Além disso, medidas internas foram revertidas por pressão do FMI, que também é liderado politicamente pelos EUA. Na tentativa de acelerar a entrada de dólares, Milei havia suspendido temporariamente os impostos sobre exportações do agronegócio, o que gerou um aumento imediato nas vendas e arrecadação de US$ 7 bilhões. Mas, logo depois, o FMI interveio.

“Hoje pela manhã o Fundo Monetário Internacional, ou melhor dizendo, Claver-Carone, o representante dos Estados Unidos, disse: ‘tem que voltar com as retenções, tem que voltar com os impostos, senão não haverá arrecadação’. Mal terminou de falar em arrecadação, o governo já havia restabelecido os impostos sobre o setor agropecuário”, relatou o correspondente.

Milei na ONU: elogios a Trump e críticas à ONU

Na tribuna da ONU, Milei fez um discurso curto e apagado, bem diferente do tom triunfante de 2024. Usou os sete minutos para elogiar Trump, criticar a ONU e atacar a esquerda global. “Trump evitou uma catástrofe nos Estados Unidos”, afirmou, em uma tentativa de colar sua imagem à do republicano. Nas redes sociais, no entanto, o momento mais comentado foi o constrangimento ao receber um tuíte impresso como presente.

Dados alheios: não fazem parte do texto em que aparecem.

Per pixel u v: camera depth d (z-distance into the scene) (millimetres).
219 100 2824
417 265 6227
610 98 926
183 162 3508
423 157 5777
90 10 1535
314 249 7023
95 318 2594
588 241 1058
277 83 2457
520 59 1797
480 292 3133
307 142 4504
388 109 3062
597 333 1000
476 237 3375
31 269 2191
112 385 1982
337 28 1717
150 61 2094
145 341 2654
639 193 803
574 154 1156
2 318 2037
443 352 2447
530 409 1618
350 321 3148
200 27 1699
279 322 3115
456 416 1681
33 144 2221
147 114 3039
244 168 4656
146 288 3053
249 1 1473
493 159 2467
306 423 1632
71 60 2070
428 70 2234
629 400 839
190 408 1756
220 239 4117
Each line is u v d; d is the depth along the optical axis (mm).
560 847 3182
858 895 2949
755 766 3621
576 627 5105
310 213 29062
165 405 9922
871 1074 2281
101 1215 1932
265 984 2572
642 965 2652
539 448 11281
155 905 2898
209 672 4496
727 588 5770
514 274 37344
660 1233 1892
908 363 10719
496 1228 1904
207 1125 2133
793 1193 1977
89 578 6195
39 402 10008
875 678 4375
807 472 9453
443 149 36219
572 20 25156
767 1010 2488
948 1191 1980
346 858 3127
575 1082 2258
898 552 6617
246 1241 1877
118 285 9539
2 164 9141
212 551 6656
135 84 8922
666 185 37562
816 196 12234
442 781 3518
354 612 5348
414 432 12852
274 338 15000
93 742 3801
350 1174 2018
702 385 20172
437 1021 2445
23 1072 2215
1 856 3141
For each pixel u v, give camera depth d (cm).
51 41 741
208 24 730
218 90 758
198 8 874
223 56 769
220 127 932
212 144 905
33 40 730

Internautas reagiram com ironia. “Milei foi aos EUA buscar dinheiro e lhe deram um tuíte impresso”, publicou um usuário. Outro escreveu: “O momento exato em que um país perde a soberania e a DIGNIDADE”. Um terceiro ironizou: “Chamá-lo de patético seria gentil.”

Apesar da ajuda dos EUA, a situação política de Milei continua frágil. O desgaste social é visível nas ruas e nas pesquisas. Sua base popular se reduziu aos setores mais ricos, enquanto perdeu força nos bairros populares que o apoiaram em 2023. As universidades, os profissionais da saúde, os aposentados e pessoas com deficiência têm protestado contra os cortes orçamentários.

Diante disso, Milei adotou um tom mais moderado no anúncio do orçamento de 2026, feito em rede nacional. Falou em trabalhar com legisladores e governadores e anunciou (ainda que de forma contábil duvidosa) reforços para áreas sociais. O discurso sinalizou o reconhecimento de que a retórica autoritária já não sustenta mais seu governo.

O que está em jogo

A ajuda dos EUA, por ora, estancou a sangria do mercado e deu a Milei algum fôlego político. Mas o custo geopolítico pode ser alto. Além da ruptura com a China, fala-se nos bastidores sobre exigências como privatizações forçadas, concessão de áreas estratégicas e até a instalação de uma base militar dos EUA na Terra do Fogo.

“Vamos ver o que mais os Estados Unidos vão impor de resposta imediata ao presidente Javier Milei. Certamente vamos acompanhando nos próximos dias. É isso o que temos por agora. Seguimos”, concluiu Restivo.